» Passage to read:
- Opening Delimiter -

Eutelsat I F-5
- Names: ECS-5 European Communications Satellite-5 Eutelsat 5
- Mission type: Communications
- Operator: ESA / Eutelsat
- COSPAR ID: 1988-063B
- SATCAT no.: 19331
- Website: https://www.eutelsat.com/en/home.html
- Mission duration: 7 years (planned) 12 years (achieved)

Spacecraft properties
- Spacecraft: ECS-5
- Spacecraft type: ECS
- Bus: ECS-Bus
- Manufacturer: British Aerospace
- Launch mass: 1,185 kg (2,612 lb)
- Dry mass: 500 kg (1,100 lb)
- Dimensions: 1.9 m x 1.4 m x 2.3 m Span on orbit: 13.8 m
- Power: 1 kW

Start of mission
- Launch date: 21 July 1988, 23:12:00 UTC
- Rocket: Ariane 3 (V24)
- Launch site: Centre Spatial Guyanais, ELA-1
- Contractor: Arianespace
- Entered service: September 1988

End of mission
- Disposal: Graveyard orbit
- Deactivated: August 2000

Orbital parameters
- Reference system: Geocentric orbit
- Regime: Geostationary orbit
- Longitude: 10° East (1988–1991) 21.5° East (1991–1998) 12.5° West (1999) 14.8° West (1999–2000) 4° East (2000)

Transponders
- Band: 12 Ku-band
- Bandwidth: 72 MHz
- Coverage area: Europe, the Middle East and Africa

= Eutelsat I F-5 =

Decommissioned European communications satellite

Eutelsat I F-5, also known as European Communications Satellite-5 (ECS-5) is a decommissioned communications satellite operated by the European Telecommunications Satellite Organisation (Eutelsat). Launched in 1988, it was operated in geostationary orbit at a longitude of 10° East, before moving to several other locations later in its operational life, before it was finally decommissioned in 2000. It was the fifth of five satellites launched to form the first-generation Eutelsat constellation. First Eutelsat satellite to provide transatlantic connectivity.

- Closing Delimiter -

» Data extracts:
- Opening Delimiter -

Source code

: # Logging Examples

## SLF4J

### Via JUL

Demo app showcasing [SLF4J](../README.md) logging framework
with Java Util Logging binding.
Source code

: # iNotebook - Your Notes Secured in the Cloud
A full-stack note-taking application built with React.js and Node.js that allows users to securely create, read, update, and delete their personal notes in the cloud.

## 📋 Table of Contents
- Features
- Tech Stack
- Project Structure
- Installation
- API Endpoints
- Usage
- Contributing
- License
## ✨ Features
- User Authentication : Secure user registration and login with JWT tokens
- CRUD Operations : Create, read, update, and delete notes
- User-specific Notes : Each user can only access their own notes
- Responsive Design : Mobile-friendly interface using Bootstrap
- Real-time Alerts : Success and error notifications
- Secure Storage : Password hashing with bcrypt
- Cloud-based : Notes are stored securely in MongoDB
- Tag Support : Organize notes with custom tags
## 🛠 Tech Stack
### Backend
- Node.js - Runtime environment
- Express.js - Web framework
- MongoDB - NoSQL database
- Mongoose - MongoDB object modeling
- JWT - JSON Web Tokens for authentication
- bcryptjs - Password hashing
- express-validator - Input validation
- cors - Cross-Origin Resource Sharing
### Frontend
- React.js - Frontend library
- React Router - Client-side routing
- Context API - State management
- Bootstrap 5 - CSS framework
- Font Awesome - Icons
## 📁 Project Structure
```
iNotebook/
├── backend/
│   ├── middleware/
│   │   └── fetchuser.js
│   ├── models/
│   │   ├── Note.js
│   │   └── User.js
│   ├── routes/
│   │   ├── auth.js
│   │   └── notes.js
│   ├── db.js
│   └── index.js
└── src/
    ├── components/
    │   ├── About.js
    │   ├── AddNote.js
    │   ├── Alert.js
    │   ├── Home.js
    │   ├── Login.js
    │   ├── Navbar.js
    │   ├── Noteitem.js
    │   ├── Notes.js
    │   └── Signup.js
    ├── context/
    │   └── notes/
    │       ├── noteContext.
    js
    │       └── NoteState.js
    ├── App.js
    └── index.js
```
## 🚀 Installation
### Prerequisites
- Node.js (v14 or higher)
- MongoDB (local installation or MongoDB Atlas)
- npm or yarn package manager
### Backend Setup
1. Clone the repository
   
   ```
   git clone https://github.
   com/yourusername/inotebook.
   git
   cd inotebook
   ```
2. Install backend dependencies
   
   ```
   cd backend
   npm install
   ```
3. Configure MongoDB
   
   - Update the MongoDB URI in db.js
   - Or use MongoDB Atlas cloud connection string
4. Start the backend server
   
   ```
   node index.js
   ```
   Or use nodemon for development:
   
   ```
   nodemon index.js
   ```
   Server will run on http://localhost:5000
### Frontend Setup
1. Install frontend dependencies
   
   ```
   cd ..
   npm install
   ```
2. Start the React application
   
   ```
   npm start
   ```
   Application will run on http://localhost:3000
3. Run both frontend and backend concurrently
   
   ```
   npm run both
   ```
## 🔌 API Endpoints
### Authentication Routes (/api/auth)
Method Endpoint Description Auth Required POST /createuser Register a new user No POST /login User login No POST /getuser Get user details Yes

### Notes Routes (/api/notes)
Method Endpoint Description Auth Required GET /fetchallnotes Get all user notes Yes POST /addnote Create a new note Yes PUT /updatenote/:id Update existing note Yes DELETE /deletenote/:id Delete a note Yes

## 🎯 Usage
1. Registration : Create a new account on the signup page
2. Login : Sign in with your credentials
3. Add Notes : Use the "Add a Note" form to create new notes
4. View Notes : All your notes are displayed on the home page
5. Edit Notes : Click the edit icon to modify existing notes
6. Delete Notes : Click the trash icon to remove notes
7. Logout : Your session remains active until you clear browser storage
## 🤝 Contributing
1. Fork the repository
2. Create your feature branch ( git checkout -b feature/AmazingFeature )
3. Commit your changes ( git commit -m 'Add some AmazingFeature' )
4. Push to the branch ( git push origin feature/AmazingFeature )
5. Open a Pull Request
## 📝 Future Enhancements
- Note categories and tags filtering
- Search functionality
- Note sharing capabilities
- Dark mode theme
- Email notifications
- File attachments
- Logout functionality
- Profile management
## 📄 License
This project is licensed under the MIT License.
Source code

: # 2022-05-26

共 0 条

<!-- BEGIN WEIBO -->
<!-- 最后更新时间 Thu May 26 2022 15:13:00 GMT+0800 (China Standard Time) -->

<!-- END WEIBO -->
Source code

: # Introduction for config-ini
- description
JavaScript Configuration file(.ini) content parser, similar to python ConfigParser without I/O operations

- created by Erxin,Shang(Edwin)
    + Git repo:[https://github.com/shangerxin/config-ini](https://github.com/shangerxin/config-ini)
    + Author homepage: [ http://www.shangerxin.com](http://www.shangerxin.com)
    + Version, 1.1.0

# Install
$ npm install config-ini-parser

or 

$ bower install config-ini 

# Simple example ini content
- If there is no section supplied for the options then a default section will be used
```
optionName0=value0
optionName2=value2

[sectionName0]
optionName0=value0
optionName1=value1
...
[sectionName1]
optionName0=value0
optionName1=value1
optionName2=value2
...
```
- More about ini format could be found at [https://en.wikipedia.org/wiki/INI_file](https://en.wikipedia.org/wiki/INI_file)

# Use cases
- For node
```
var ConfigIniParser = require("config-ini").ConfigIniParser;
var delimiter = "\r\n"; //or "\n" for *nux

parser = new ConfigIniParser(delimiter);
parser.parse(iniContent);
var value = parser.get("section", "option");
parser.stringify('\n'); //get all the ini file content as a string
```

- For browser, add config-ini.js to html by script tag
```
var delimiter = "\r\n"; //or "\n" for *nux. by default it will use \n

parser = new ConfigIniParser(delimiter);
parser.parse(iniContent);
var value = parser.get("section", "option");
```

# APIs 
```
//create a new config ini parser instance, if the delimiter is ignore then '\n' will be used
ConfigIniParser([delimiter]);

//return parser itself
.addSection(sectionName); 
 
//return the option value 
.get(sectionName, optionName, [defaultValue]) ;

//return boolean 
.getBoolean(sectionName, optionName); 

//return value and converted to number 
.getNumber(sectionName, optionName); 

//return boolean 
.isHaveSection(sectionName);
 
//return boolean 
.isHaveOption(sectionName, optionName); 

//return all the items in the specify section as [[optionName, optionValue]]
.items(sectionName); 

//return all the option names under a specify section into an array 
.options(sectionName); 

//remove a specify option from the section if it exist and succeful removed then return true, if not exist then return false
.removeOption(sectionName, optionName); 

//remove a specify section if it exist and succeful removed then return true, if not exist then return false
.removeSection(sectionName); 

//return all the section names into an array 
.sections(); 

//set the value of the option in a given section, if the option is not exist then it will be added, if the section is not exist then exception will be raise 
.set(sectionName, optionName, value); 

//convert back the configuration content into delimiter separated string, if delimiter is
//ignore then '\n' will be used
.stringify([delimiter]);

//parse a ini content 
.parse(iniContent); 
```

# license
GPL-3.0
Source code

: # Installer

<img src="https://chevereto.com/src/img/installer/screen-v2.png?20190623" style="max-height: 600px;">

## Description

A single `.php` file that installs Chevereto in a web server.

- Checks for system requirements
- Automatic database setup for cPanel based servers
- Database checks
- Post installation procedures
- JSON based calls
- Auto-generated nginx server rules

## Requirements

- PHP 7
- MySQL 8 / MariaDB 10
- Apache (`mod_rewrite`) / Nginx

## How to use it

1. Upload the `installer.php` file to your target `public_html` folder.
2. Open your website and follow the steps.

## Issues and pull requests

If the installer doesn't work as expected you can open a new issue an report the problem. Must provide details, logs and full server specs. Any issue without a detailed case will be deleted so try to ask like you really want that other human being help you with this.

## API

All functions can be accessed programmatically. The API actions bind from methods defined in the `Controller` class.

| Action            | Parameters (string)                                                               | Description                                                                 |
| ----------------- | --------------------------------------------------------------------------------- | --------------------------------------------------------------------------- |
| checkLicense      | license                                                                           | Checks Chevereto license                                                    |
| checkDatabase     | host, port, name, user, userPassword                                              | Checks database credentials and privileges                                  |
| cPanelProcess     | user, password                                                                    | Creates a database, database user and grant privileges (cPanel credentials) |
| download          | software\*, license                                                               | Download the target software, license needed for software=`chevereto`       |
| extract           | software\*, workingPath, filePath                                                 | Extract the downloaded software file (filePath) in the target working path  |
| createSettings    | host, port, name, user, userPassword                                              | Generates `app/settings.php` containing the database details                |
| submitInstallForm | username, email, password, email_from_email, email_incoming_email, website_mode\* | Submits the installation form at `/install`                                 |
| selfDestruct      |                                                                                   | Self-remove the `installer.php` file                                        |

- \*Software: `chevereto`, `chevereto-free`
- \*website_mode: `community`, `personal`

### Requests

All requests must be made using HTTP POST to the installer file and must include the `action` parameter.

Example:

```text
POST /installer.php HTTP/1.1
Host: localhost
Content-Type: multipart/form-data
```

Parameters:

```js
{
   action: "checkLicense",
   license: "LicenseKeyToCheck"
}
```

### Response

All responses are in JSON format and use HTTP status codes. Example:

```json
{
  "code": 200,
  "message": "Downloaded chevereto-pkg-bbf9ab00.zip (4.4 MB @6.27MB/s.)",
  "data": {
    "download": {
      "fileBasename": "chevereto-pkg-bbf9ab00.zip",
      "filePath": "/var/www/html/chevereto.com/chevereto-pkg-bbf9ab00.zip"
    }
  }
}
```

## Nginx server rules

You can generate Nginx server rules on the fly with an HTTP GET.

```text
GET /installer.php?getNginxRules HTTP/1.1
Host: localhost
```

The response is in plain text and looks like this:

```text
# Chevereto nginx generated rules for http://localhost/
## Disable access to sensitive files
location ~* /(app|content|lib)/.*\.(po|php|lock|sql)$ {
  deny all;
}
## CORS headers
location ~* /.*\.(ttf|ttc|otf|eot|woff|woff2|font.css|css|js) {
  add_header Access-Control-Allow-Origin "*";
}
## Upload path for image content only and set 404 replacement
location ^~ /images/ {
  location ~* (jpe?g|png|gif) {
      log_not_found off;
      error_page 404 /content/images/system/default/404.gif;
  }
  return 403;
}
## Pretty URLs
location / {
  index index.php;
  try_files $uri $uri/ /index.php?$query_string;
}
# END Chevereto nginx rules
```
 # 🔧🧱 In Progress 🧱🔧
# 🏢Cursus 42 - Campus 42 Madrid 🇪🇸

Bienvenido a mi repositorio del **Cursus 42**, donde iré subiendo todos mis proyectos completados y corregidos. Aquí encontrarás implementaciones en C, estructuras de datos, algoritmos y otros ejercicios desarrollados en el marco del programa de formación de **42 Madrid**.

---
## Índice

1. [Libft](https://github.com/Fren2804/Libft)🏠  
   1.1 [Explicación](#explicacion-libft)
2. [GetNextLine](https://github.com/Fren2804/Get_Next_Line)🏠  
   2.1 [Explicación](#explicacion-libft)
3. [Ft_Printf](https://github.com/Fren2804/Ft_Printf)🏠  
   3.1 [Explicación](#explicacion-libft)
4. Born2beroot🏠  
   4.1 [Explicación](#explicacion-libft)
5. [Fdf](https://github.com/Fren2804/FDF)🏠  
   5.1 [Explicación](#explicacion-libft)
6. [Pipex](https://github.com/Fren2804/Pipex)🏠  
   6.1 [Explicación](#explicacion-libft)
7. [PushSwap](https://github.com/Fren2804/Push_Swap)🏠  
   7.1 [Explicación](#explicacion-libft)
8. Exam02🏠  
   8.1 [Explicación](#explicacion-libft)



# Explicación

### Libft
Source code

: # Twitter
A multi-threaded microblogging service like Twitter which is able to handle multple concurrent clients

- Closing Delimiter -

» What you need to do:
1/ Reproduce the part of the Eutelsat I F-5 article between "Decommissioned European communications" and "provide transatlantic connectivity.", inclusive.
2/ Carry on the article about the Eutelsat I F-5 satellite from where it stops.
The items have nothing to do with what is asked here.

» Replies:
1/
Decommissioned European communications satellite

Eutelsat I F-5, also known as European Communications Satellite-5 (ECS-5) is a decommissioned communications satellite operated by the European Telecommunications Satellite Organisation (Eutelsat). Launched in 1988, it was operated in geostationary orbit at a longitude of 10° East, before moving to several other locations later in its operational life, before it was finally decommissioned in 2000. It was the fifth of five satellites launched to form the first-generation Eutelsat constellation. First Eutelsat satellite to provide transatlantic connectivity.

2/
== History ==
The European Telecommunications Satellite Organization (Eutelsat) has been servicing the European Economic Community (CEE) since 1977, being formally established by a multi-lateral agreement in 1985. In 1979, European Space Agency (ESA) agreed to design, build, and launch five ECS (European Communications Satellite) spacecraft to be assumed by Eutelsat after on-orbit testing.

The Eutelsat I series of satellites was developed by the European Space Agency (ESA) as part of the European Communications Satellite (ECS) programme. Once launched and checked out in a geostationary orbit over Europe, each satellite was handed to Eutelsat for commercial operations. Four Eutelsat I satellites were successfully launched between 1983 and 1988 (1983, 1984, 1987, and 1988). They served both public and private traffic, including telephone services, fax, data, land mobile service, and television and radio programming. Each had a design life of 7 years and a bandwidth of 72 MHz. ECS-3 was lost in an Ariane 3 launch accident in 1985.

== Satellite description ==
The ECS-5 spacecraft, had a mass at launch of 1185 kg. Constructed by British Aerospace, it was designed to be operated for seven years and carried 12 Ku-band transponders, two of which were set aside as spares. It also only had partial eclipse protection, requiring some channels to be turned off during eclipse periods around the spring and autumn equinoxes. The satellite contained a Mage-2 solid rocket motor to perform orbit circularisation at apogee.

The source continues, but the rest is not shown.